YOUR INSTRUCTIONS: Reproduce verbatim the part of the material that opens with the line containing "In this one week project, I wrote a program that allows" and closes with the line containing "### Projects", including both of those lines.

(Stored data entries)
* * * * * * * * *
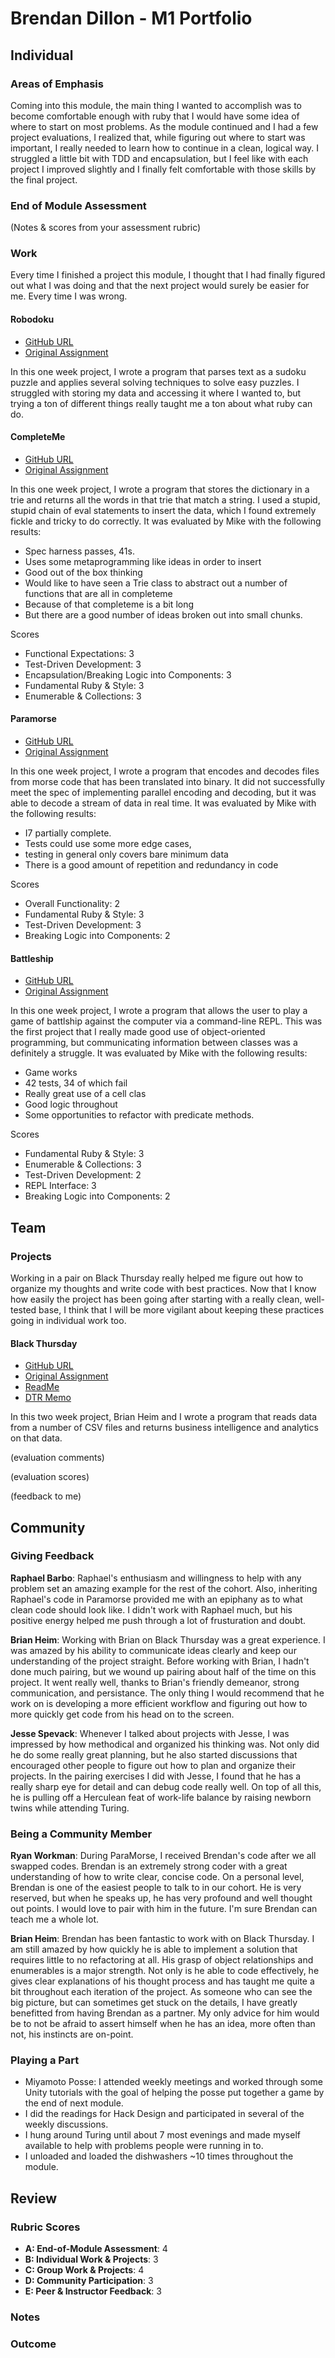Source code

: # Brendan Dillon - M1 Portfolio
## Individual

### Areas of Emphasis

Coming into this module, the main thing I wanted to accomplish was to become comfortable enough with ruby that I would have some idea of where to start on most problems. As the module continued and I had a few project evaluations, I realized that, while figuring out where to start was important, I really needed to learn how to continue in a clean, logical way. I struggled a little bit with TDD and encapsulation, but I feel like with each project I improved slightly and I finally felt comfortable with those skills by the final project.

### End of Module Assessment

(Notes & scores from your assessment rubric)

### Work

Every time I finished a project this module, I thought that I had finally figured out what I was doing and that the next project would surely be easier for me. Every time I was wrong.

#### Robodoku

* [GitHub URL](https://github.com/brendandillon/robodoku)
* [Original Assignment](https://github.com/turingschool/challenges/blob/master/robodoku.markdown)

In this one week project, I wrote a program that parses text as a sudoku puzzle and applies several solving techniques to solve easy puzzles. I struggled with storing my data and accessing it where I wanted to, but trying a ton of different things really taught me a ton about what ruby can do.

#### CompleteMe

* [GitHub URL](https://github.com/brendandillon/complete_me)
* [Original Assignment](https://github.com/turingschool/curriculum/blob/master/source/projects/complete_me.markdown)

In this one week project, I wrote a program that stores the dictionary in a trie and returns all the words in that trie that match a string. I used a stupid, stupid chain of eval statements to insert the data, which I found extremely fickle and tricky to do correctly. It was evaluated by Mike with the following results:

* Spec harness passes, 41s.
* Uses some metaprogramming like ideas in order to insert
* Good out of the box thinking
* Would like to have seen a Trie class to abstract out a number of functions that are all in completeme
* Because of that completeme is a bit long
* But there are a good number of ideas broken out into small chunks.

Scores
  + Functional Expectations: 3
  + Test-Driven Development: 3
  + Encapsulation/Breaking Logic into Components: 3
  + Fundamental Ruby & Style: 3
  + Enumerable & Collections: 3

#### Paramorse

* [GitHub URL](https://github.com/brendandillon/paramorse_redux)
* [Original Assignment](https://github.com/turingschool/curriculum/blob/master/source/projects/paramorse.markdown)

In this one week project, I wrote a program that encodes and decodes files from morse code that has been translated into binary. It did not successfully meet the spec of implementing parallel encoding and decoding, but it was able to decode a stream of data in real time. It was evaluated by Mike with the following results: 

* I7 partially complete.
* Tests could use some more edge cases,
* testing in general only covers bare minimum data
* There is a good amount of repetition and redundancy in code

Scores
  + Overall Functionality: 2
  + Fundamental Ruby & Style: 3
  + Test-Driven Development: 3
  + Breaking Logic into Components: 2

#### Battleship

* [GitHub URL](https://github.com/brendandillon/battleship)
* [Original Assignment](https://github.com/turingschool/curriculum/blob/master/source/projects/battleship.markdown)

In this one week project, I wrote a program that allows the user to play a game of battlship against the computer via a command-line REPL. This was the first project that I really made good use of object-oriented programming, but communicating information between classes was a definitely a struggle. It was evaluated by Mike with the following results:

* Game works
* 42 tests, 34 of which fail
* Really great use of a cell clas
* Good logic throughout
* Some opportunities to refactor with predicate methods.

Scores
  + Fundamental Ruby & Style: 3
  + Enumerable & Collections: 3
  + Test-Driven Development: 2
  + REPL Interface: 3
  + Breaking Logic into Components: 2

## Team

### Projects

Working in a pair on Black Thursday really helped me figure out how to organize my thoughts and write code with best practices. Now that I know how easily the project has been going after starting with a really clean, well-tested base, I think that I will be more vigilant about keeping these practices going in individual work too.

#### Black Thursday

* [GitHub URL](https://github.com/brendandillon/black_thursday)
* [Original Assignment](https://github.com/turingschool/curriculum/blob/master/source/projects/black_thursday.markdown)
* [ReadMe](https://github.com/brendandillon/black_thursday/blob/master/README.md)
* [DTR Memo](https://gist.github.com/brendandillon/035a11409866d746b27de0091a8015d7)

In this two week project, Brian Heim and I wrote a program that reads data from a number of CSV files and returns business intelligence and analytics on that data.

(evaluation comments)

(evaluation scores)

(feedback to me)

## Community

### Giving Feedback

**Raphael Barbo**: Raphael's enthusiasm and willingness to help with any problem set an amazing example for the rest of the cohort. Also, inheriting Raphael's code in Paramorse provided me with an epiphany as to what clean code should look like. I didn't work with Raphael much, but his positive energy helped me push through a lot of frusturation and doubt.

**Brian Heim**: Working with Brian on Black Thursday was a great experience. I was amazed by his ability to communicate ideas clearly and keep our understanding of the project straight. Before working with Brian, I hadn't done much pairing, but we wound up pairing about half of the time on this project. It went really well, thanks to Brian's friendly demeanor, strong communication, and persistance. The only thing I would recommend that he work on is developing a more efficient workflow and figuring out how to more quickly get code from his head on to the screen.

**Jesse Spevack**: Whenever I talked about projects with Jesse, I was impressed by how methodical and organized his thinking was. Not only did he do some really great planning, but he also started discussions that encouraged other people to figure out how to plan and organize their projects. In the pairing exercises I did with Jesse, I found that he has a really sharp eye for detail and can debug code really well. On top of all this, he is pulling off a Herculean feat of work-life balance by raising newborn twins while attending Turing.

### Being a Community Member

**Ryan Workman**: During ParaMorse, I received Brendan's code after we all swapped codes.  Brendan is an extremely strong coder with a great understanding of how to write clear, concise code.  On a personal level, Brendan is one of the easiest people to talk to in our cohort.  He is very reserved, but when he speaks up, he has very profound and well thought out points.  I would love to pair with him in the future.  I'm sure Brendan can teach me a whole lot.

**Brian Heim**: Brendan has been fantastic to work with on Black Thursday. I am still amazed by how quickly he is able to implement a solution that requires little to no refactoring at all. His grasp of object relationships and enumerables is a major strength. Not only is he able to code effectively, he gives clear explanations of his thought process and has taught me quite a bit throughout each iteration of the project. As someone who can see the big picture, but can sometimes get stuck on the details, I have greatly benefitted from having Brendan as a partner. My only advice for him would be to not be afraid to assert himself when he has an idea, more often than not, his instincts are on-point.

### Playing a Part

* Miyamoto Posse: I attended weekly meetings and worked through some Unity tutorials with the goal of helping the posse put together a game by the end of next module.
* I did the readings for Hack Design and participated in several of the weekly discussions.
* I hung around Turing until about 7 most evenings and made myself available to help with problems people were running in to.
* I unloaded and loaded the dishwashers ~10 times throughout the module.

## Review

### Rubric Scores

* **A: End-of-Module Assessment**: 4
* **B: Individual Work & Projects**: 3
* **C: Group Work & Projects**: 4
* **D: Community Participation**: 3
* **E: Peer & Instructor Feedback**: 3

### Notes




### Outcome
* * * * * * * * *
SOLUTION:
In this one week project, I wrote a program that allows the user to play a game of battlship against the computer via a command-line REPL. This was the first project that I really made good use of object-oriented programming, but communicating information between classes was a definitely a struggle. It was evaluated by Mike with the following results:

* Game works
* 42 tests, 34 of which fail
* Really great use of a cell clas
* Good logic throughout
* Some opportunities to refactor with predicate methods.

Scores
  + Fundamental Ruby & Style: 3
  + Enumerable & Collections: 3
  + Test-Driven Development: 2
  + REPL Interface: 3
  + Breaking Logic into Components: 2

## Team

### Projects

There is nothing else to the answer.